TASK STATEMENT:
Beginning with the line that contains "framed print: none", copy each subsequent line of the data below through the last one, including both ends but not the pictures.

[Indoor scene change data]
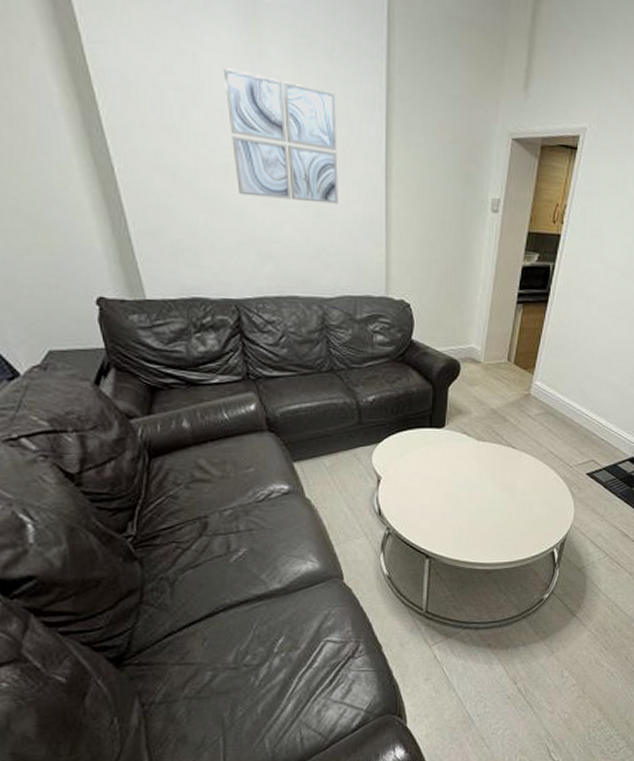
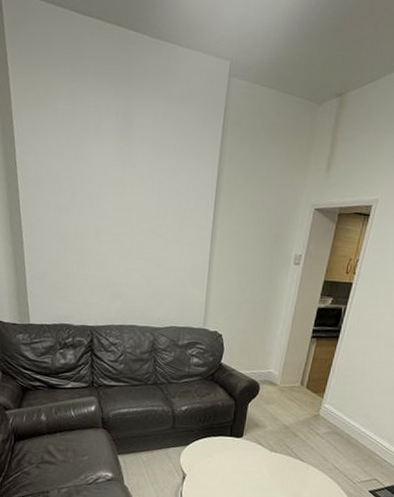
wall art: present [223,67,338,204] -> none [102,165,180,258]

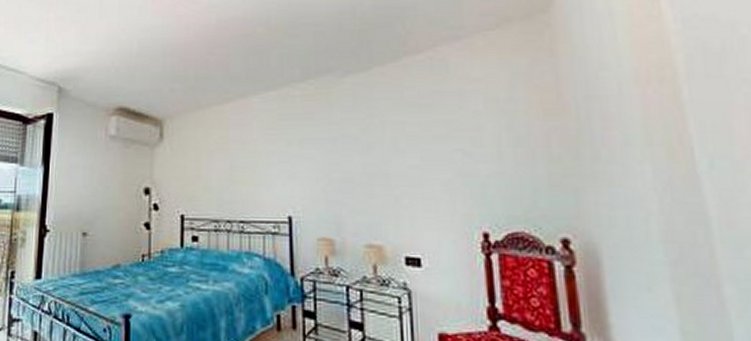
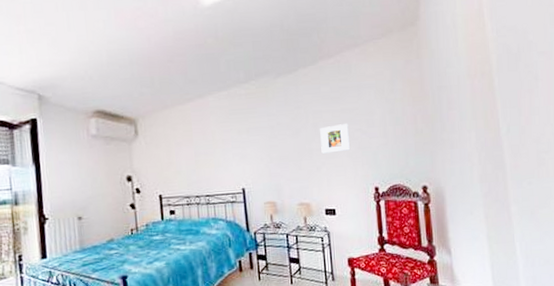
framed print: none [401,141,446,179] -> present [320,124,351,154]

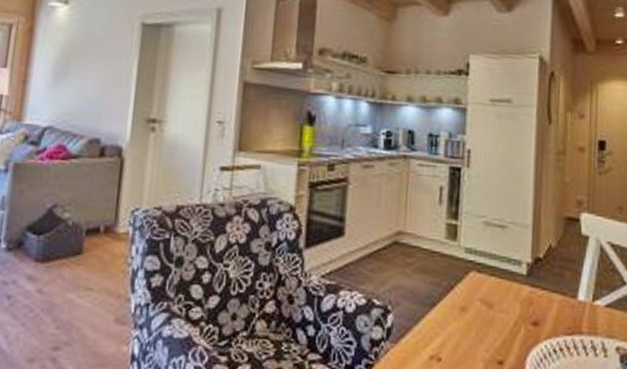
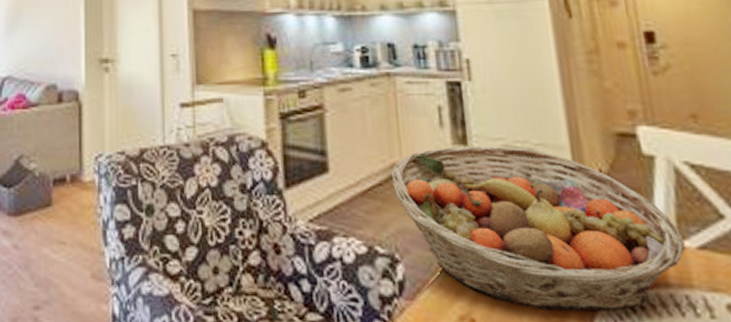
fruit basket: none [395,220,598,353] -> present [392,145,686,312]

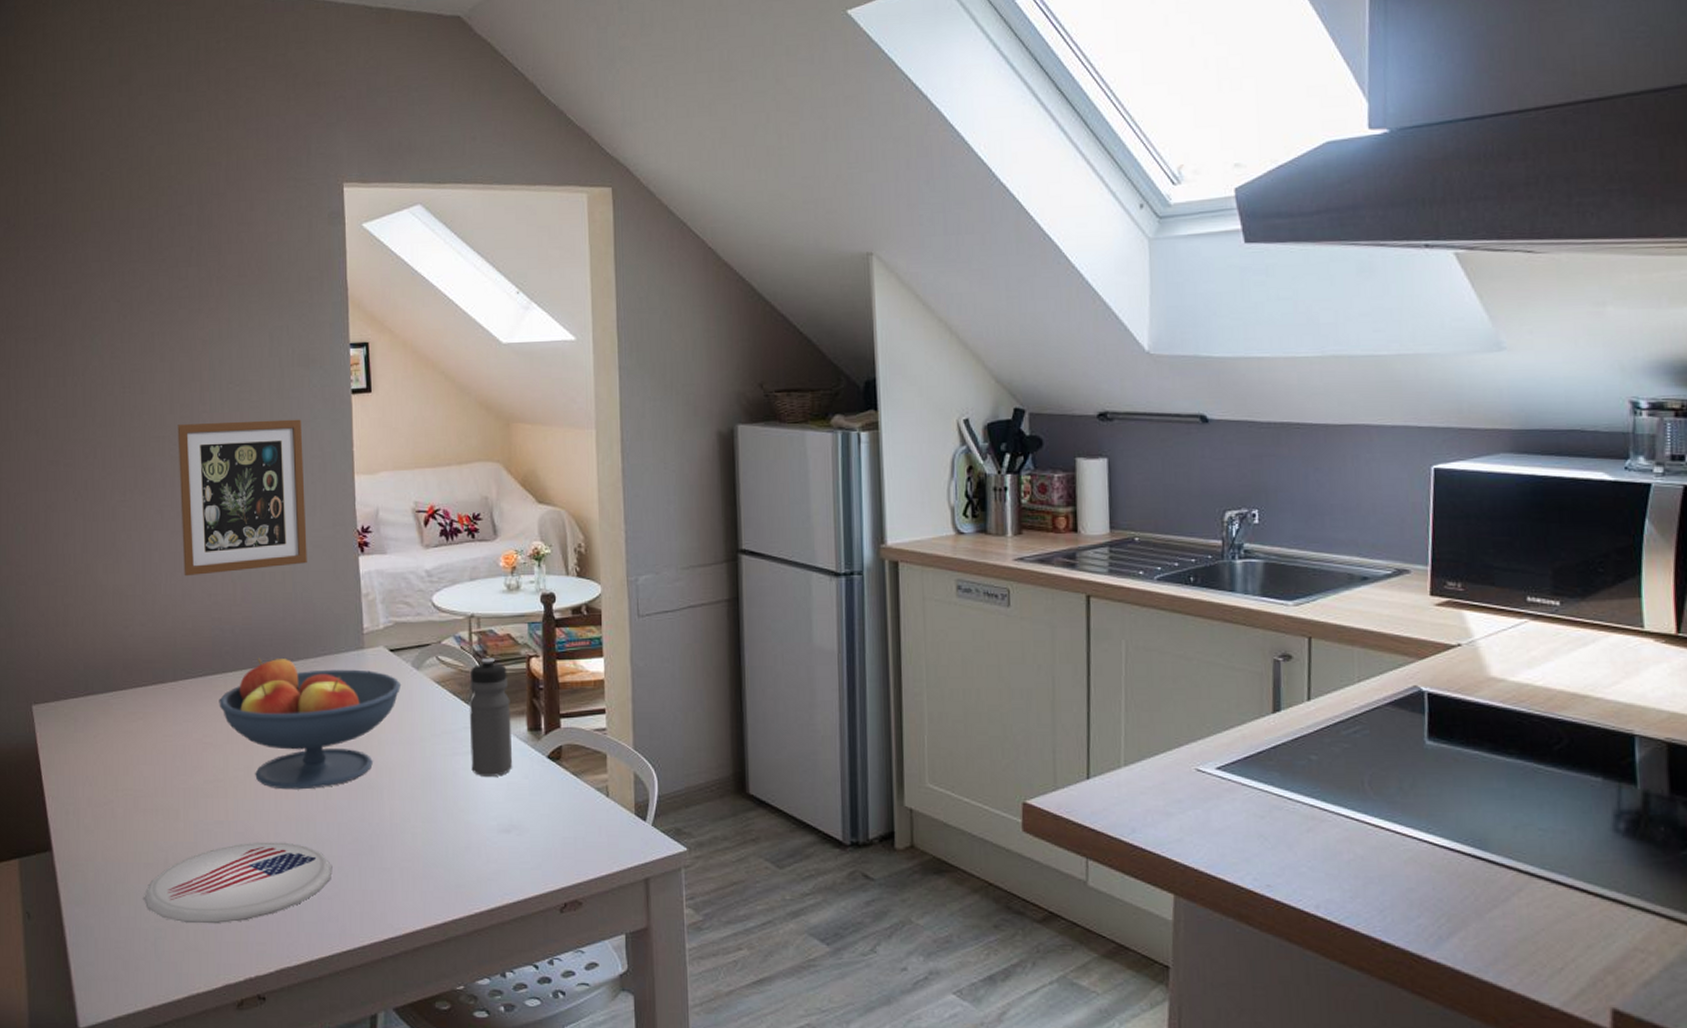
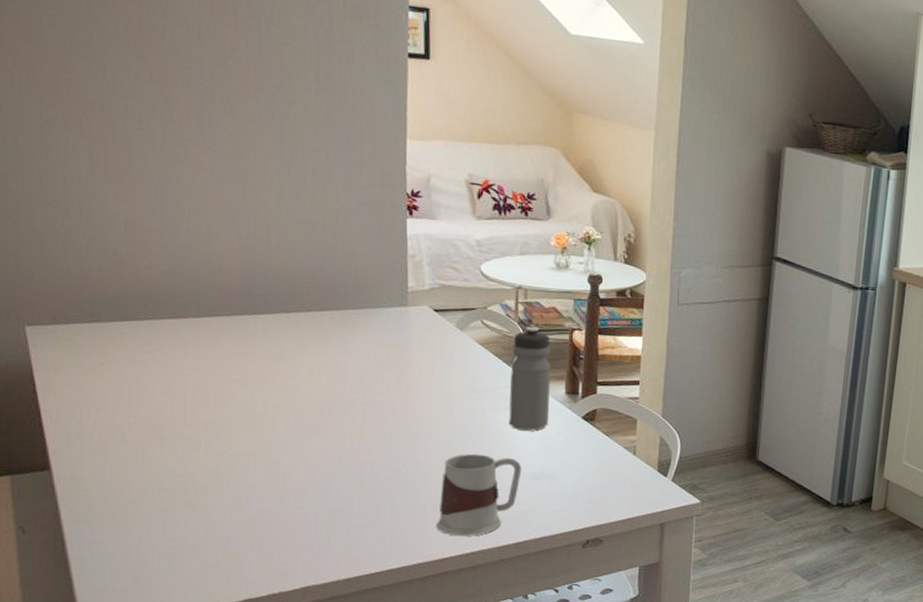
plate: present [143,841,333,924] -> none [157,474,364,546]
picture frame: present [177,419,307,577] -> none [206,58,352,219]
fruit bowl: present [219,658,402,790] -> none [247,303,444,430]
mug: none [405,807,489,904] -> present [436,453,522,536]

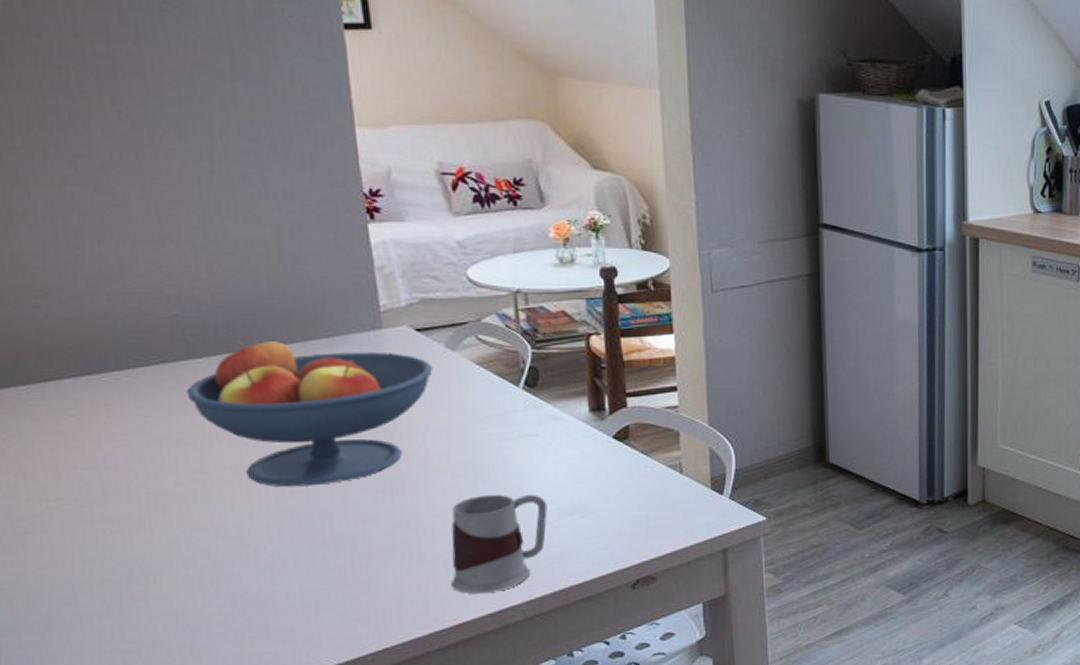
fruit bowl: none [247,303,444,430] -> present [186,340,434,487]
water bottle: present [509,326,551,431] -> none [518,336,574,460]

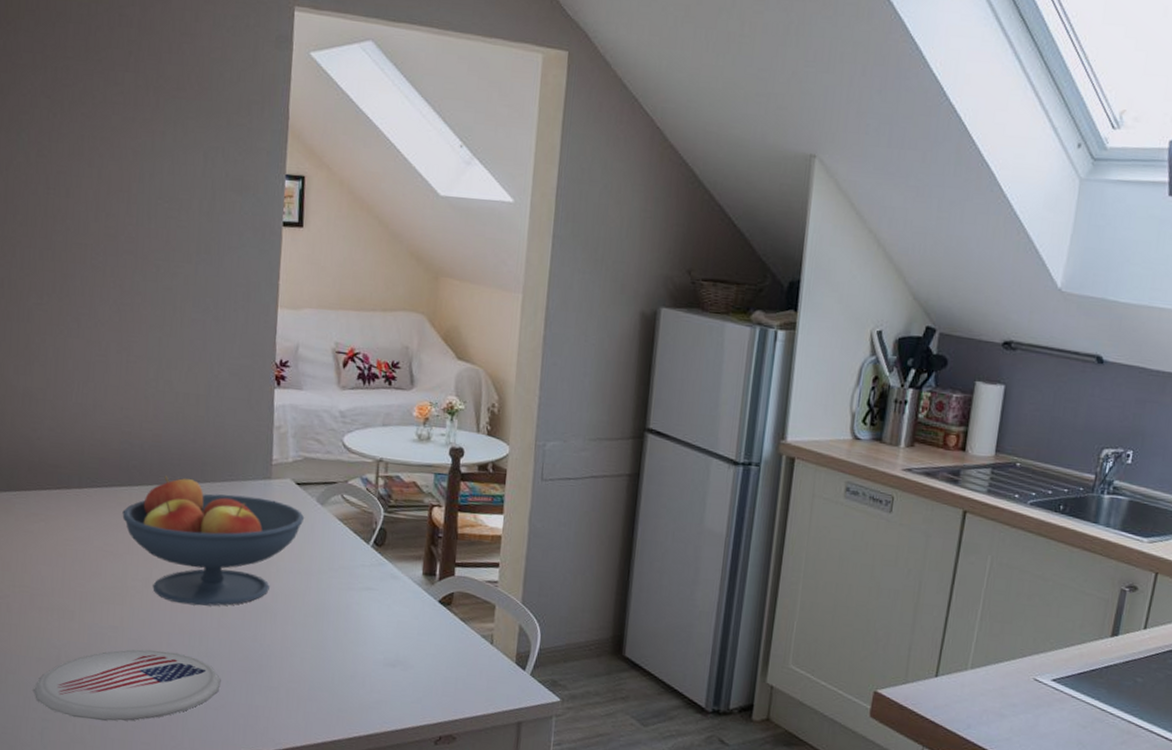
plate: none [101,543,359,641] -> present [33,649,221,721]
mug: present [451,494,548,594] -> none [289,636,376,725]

RESPONSE:
framed print: none [401,141,446,179] -> present [320,124,351,154]

fruit basket: none [395,220,598,353] -> present [392,145,686,312]

plate: present [143,841,333,924] -> none [157,474,364,546]
picture frame: present [177,419,307,577] -> none [206,58,352,219]
fruit bowl: present [219,658,402,790] -> none [247,303,444,430]
mug: none [405,807,489,904] -> present [436,453,522,536]

fruit bowl: none [247,303,444,430] -> present [186,340,434,487]
water bottle: present [509,326,551,431] -> none [518,336,574,460]

plate: none [101,543,359,641] -> present [33,649,221,721]
mug: present [451,494,548,594] -> none [289,636,376,725]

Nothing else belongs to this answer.